Ötzis begehrte Bakterien

Möglicherweise haben sich solche Keime nämlich erst im Lauf der Menschheits­geschichte zu pathogenen Erregern entwickelt, weil die Menschen ihre Ernährung umgestellt haben. Ötzi ist hier für die Forschung ein Idealfall, denn er erlaubt auch einen mikrobiologischen Blickwinkel in die Vergangenheit. Vermutlich hat sich der Helicobacter mit dem Menschen über die Erde ausgebreitet. «Bei molekularbiologischen Dingen können wir stark ins Detail gehen und Fragen untersuchen, die auch für uns Menschen heute sehr relevant sind. Wir können zur Entstehungsgeschichte von Krankheiten einen wichtigen Beitrag leisten», sagt Zink.
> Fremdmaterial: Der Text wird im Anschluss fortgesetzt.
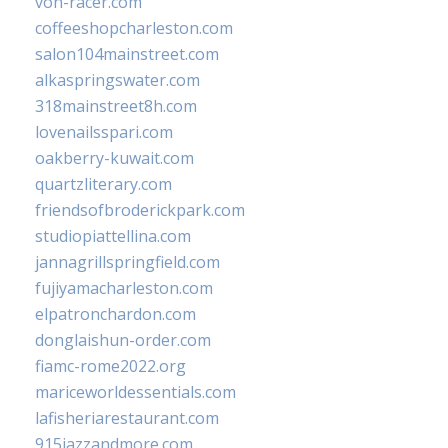
von-racer.com
coffeeshopcharleston.com
salon104mainstreet.com
alkaspringswater.com
318mainstreet8h.com
lovenailsspari.com
oakberry-kuwait.com
quartzliterary.com
friendsofbroderickpark.com
studiopiattellina.com
jannagrillspringfield.com
fujiyamacharleston.com
elpatronchardon.com
donglaishun-order.com
fiamc-rome2022.org
mariceworldessentials.com
lafisheriarestaurant.com
915jazzandmore.com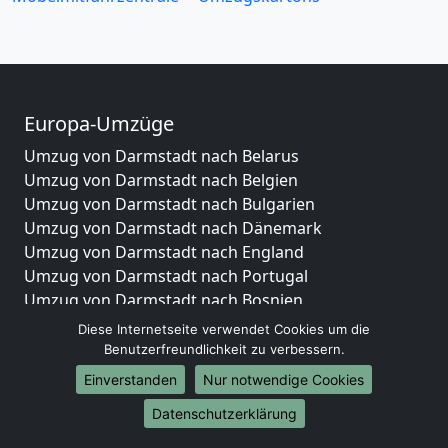
Europa-Umzüge
Umzug von Darmstadt nach Belarus
Umzug von Darmstadt nach Belgien
Umzug von Darmstadt nach Bulgarien
Umzug von Darmstadt nach Dänemark
Umzug von Darmstadt nach England
Umzug von Darmstadt nach Portugal
Umzug von Darmstadt nach Bosnien
und Herzegowina
Diese Internetseite verwendet Cookies um die
Umzug von Darmstadt nach Irland
Benutzerfreundlichkeit zu verbessern.
Umzug von Darmstadt nach Lettland
Einverstanden
Nur notwendige Cookies
Umzug von Darmstadt nach Zypern
Datenschutzerklärung
Umzug von Darmstadt nach Kroatien
Umzug von Darmstadt nach Estland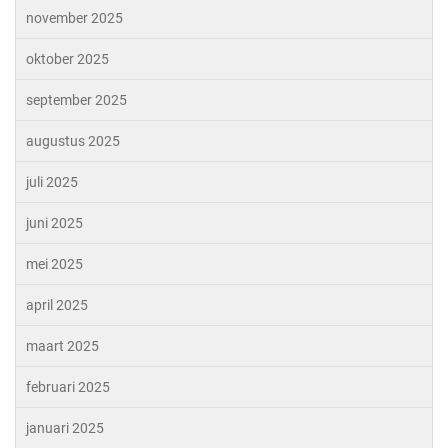
november 2025
oktober 2025
september 2025
augustus 2025
juli 2025
juni 2025
mei 2025
april 2025
maart 2025
februari 2025
januari 2025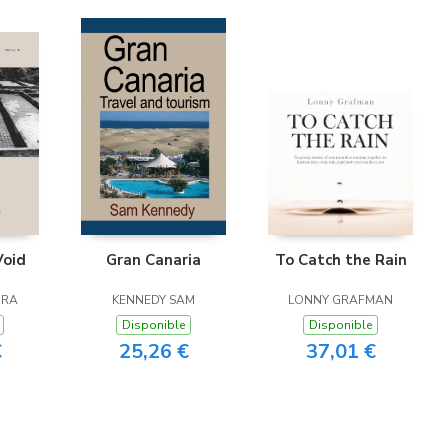
Void
Gran Canaria
To Catch the Rain
IRA
KENNEDY SAM
LONNY GRAFMAN
Disponible
Disponible
€
25,26 €
37,01 €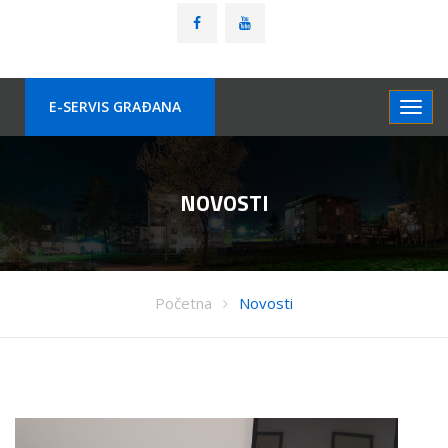
E-SERVIS GRAÐANA
NOVOSTI
Početna
Novosti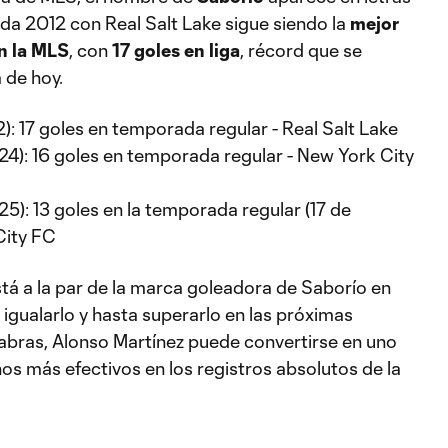
a 2012 con Real Salt Lake sigue siendo la
mejor
n la MLS
, con
17 goles en liga
, récord que se
 de hoy.
): 17 goles en temporada regular - Real Salt Lake
24): 16 goles en temporada regular - New York City
5): 13 goles en la temporada regular (17 de
City FC
tá a la par de la marca goleadora de Saborío en
igualarlo y hasta superarlo en las próximas
abras, Alonso Martínez puede convertirse en uno
os más efectivos en los registros absolutos de la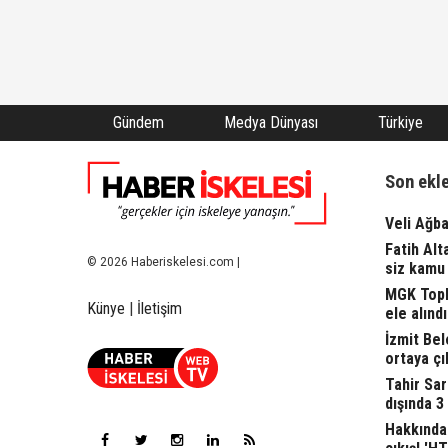
Gündem
Medya Dünyası
Türkiye
Son ekl
Veli Ağba
Fatih Alt
© 2026 Haberiskelesi.com |
siz kamu 
MGK Topla
Künye
|
İletişim
ele alındı.
İzmit Bel
ortaya çı
Tahir Sa
dışında 3
Hakkında 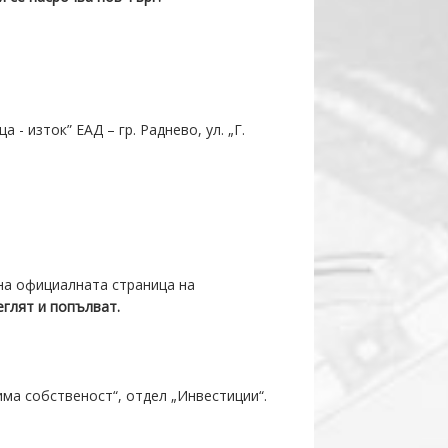
 - изток” ЕАД – гр. Раднево, ул. „Г.
 на официалната страница на
глят и попълват.
жима собственост“, отдел „Инвестиции“.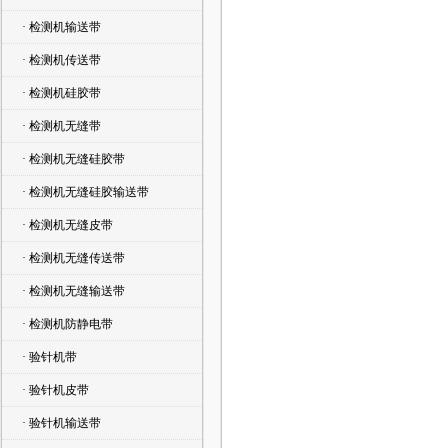
· 检测机输送带
· 检测机传送带
· 检测机硅胶带
· 检测机无缝带
· 检测机无缝硅胶带
· 检测机无缝硅胶输送带
· 检测机无缝皮带
· 检测机无缝传送带
· 检测机无缝输送带
· 检测机防静电带
· 验针机带
· 验针机皮带
· 验针机输送带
Mitte 40 und gut trainiert

Fasst man die bekannten Krankheits­details von Ötzi zusammen, von Arteriosklerose über Gallensteine, Bandscheibenverschleiss bis hin zu Karies, Borreliose und Laktoseintoleranz, kann einen Mitleid ergreifen. «Wenn man viel untersucht, findet man auch viel», sagt hingegen Zink. «Ich empfinde ihn nicht als krank.» Das Bild habe sich im Lauf der Jahre sogar zum Positiven gewendet. ­Anfangs dachten alle, dass er sich geschwächt und krank in die Berge verirrte und dort starb. «Ötzi war fit, trotz seiner Wehwehchen, die für die Zeit damals vermutlich normal waren», sagt Zink. Die Arteriosklerose habe Ötzi vermutlich gar nicht gemerkt. «Er war Mitte 40 und sehr gut trainiert, das sieht man an den Muskeln. Er hätte sicher auch 70 Jahre alt werden können, dann wäre nur das Risiko für einen Herzinfarkt oder Schlaganfall gestiegen.»

In all den Jahren sei er der Mumie nähergekommen, erzählt Zink. «Es war ein Mensch, der früher mal gelebt hat. Klar gibt es ein grosses wissenschaftliches ­Interesse, aber manchmal tut er mir fast leid, wenn man wieder ein Stück für eine Untersuchung entfernen muss aus dem Toten. Da macht man sich schon Gedanken, was das für ein Mensch war.» Ein Mensch, dessen Lebensumstände und Ernährungsgewohnheiten ein spannendes und detailreiches Bild des späten 4. Jahrtausends vor Christus liefern.